JURU bicara Kementerian Luar Negeri (Kemenlu) China Zhao Lijian mengatakan, bertahannya konflik Israel-Palestina disebabkan ketidakadilan historis yang dilakukan terhadap rakyat Palestina dibiarkan terlalu lama. Komentarnya merespons peluncuran laporan sebuah komisi dari Dewan Hak Asasi Manusia (HAM) PBB yang menyebut Israel tak berniat mengakhiri pendudukan terhadap Palestina.
“Alasan yang mendasari konflik berulang antara Israel dan Palestina serta ketegangan yang sedang berlangsung atas wilayah Palestina yang diduduki adalah ketidakadilan historis yang dilakukan terhadap rakyat Palestina telah dibiarkan terlalu lama dan aspirasi sah rakyat Palestina untuk mendirikan sebuah negara merdeka telah lama ditolak,” kata Zhao dalam pengarahan pers, Rabu (8/6/2022), dikutip laman resmi Kemenlu China.
Menurutnya, komunitas internasional perlu lebih aktif dalam merespons konflik Israel-Palestina. “Komunitas internasional perlu bekerja lebih aktif dengan rasa urgensi lebih besar untuk dimulainya kembali pembicaraan damai antara Palestina dan Israel atas dasar solusi dua negara, guna mencapai solusi yang komprehensif, adil, dan permanen untuk persoalan tentang Palestina sejak dini,” ucap Zhao.
Baca Juga:Serang Anak-anak, 700 Kasus Hepatitis Misterius dari 34 NegaraMahasiswi Asal Cirebon Ditemukan Tewas di Apartemen Kebayoran Lama, Kondisi Setengah Telanjang
The Commission of Inquiry (COI), yang dibentuk Dewan HAM PBB tahun lalu untuk menyelidiki penyebab siklus kekerasan di wilayah Israel-Palestina telah merilis penemuannya pada Selasa (7/6/2022).
Dalam laporannya, mereka mengungkapkan, pendudukan Israel dan diskriminasi terhadap warga Palestina menjadi pemicu utama kekerasan tak berkesudahan di wilayah tersebut.
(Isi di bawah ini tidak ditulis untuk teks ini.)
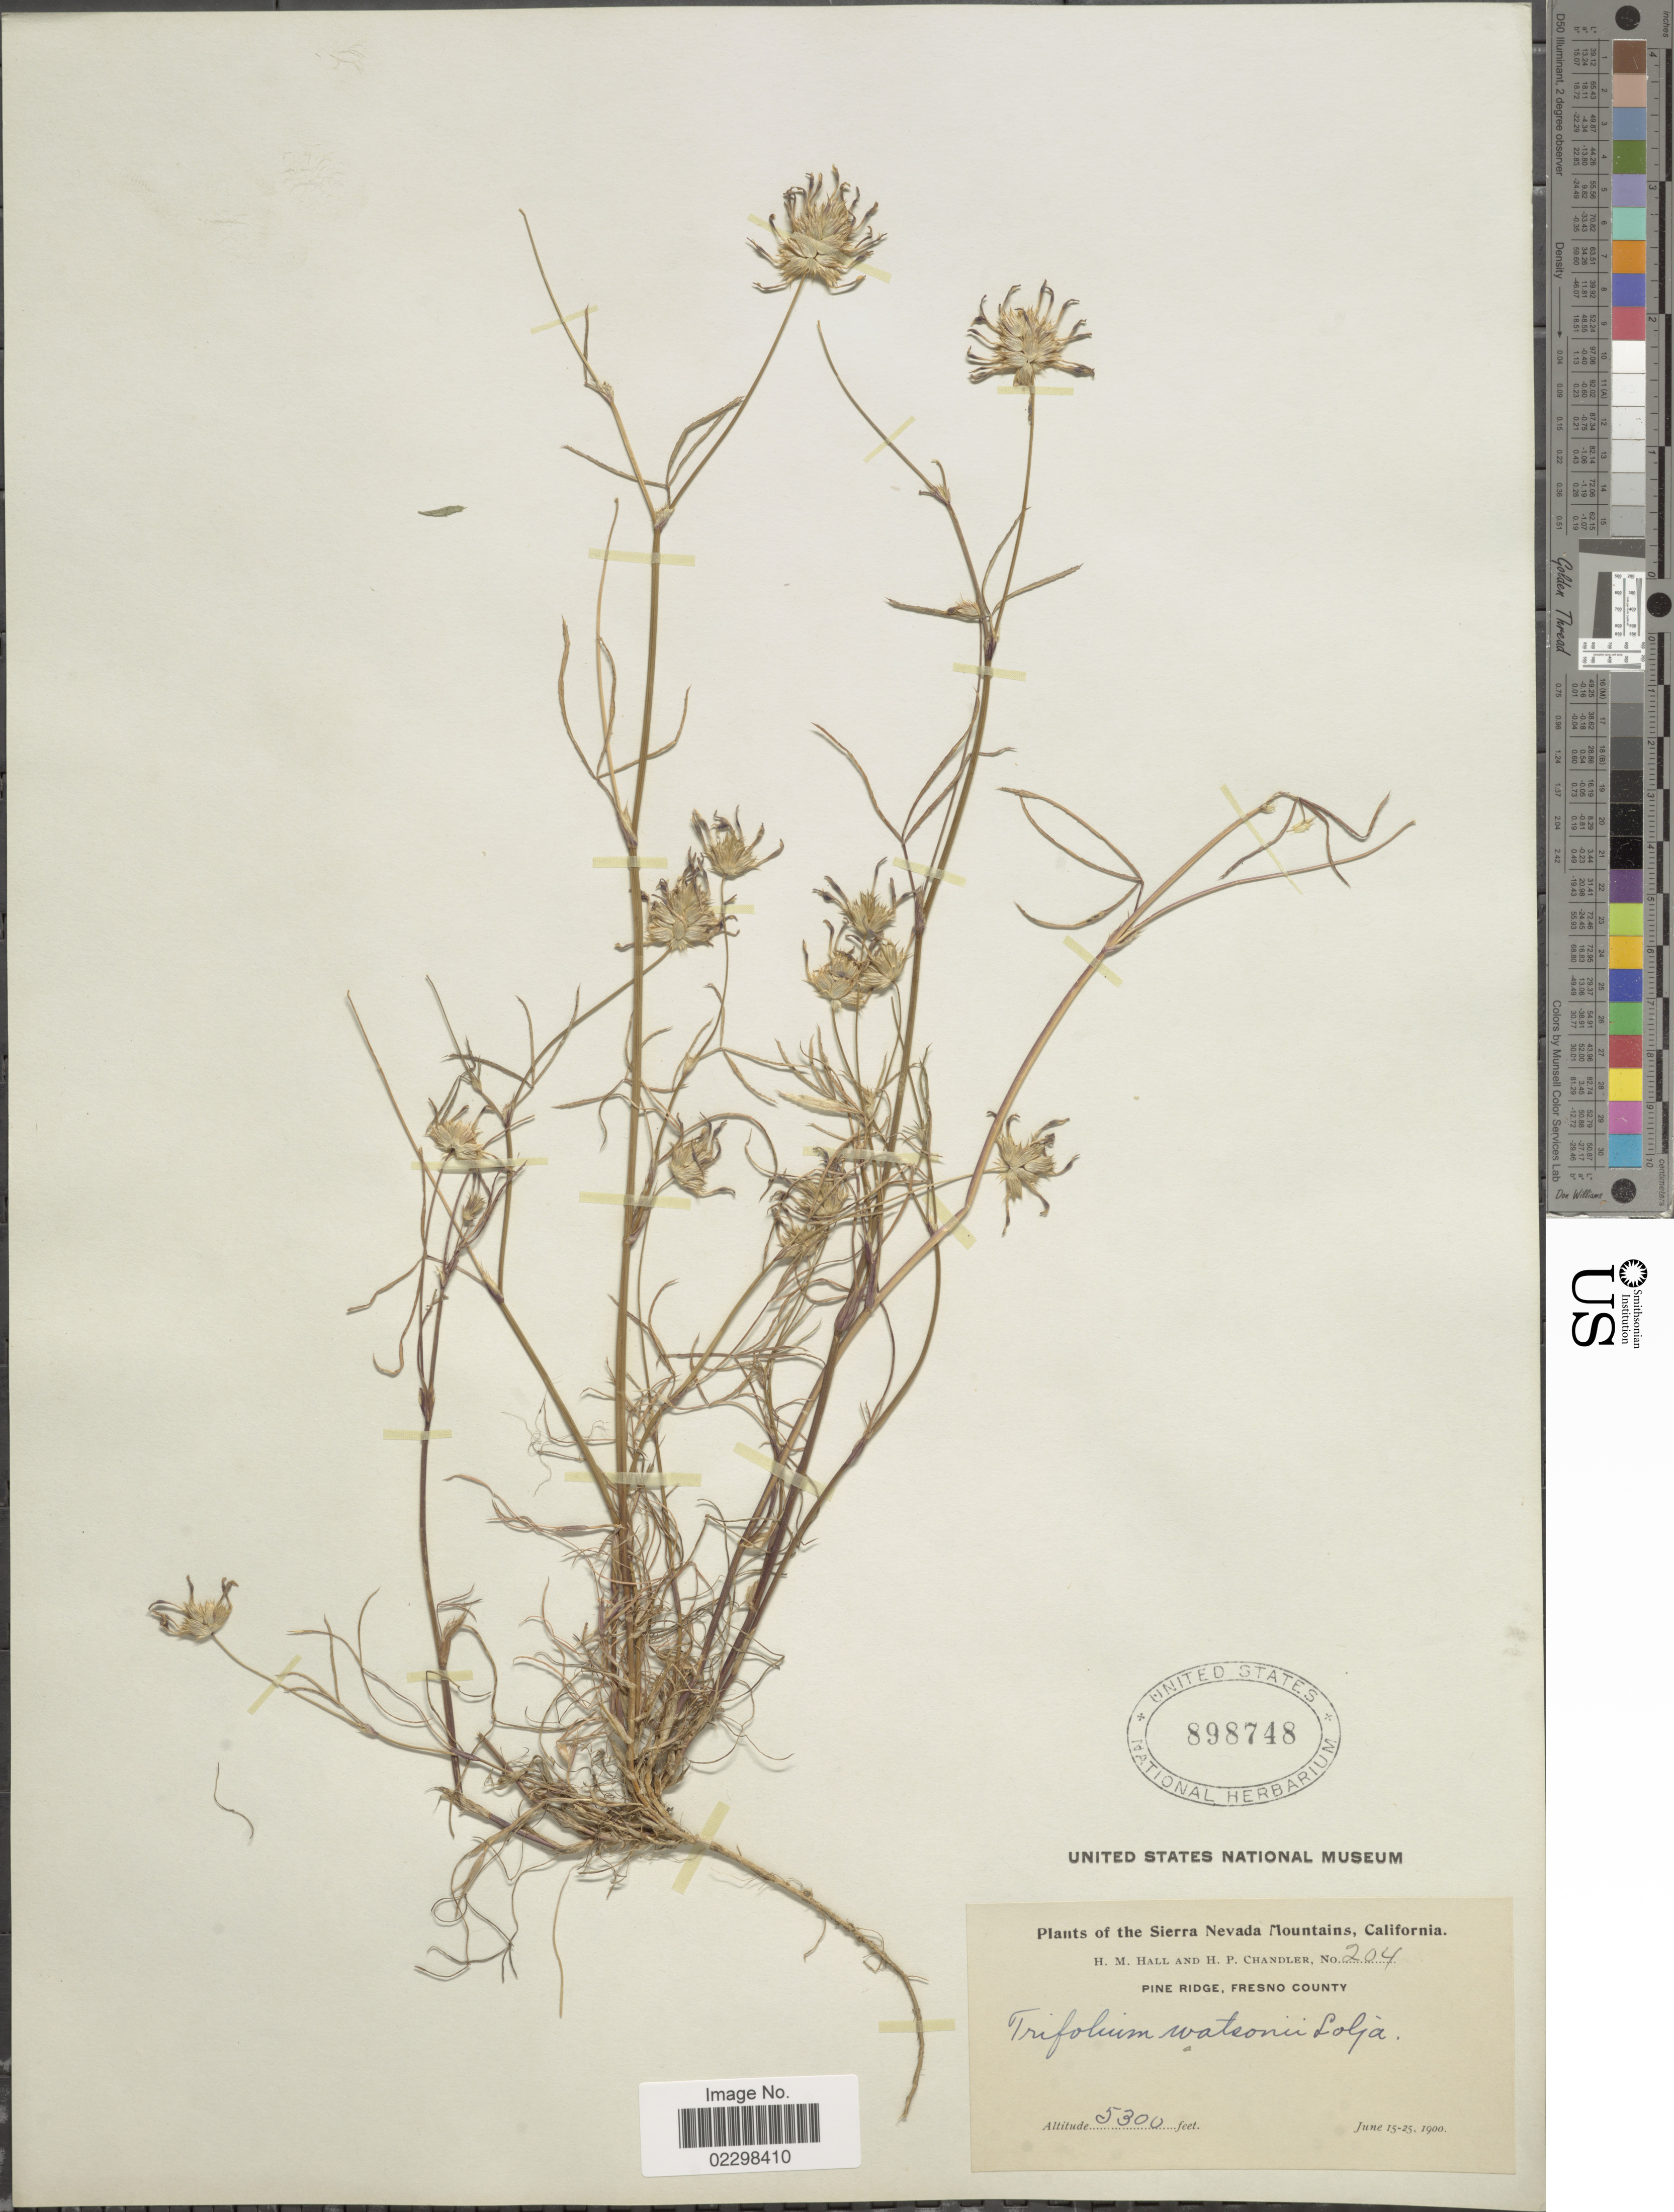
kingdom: Plantae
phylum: Tracheophyta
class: Magnoliopsida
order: Fabales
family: Fabaceae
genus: Trifolium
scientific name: Trifolium tridentatum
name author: Lindl.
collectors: H. M. Hall & H. Chandler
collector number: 204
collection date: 1900-06-15/1900-06-25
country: United States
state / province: California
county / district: Fresno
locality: Sierra Nevada Mountains. Pine ridge, Fresno County.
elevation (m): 1615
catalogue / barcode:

Israel pun disebut tak memiliki niat mengakhiri pendudukan. “Mengakhiri pendudukan tanah oleh Israel tetap penting dalam mengakhiri siklus kekerasan yang terus menerus,” kata tim penyelidik tersebut dalam laporannya.
Laporan setebal 18 halaman itu terutama berfokus pada evaluasi panjang investigasi, laporan, dan keputusan PBB di masa lalu tentang situasi tersebut serta bagaimana dan jika temuan itu diimplementasikan.
Navi Pillay, mantan kepala hak asasi PBB asal Afrika Selatan yang menjadi ketua tim penyelidik mengungkapkan, rekomendasi-rekomendasi dalam laporan-laporan sebelumnya “sangat diarahkan ke Israel”. “Ini indikator sifat konflik yang asimetris dan realitas satu negara menduduki negara lain,” ucap Pillay.
Menurut Pillay, para penyelidik menyatakan, rekomendasi-rekomendasi yang telah dirilis sebelumnya diabaikan atau sangat tidak dilaksanakan. Hal itu merujuk pada seruan untuk memastikan pertanggungjawaban atas pelanggaran Israel terhadap hukum internasional, termasuk penembakan roket oleh kelompok bersenjata Palestina.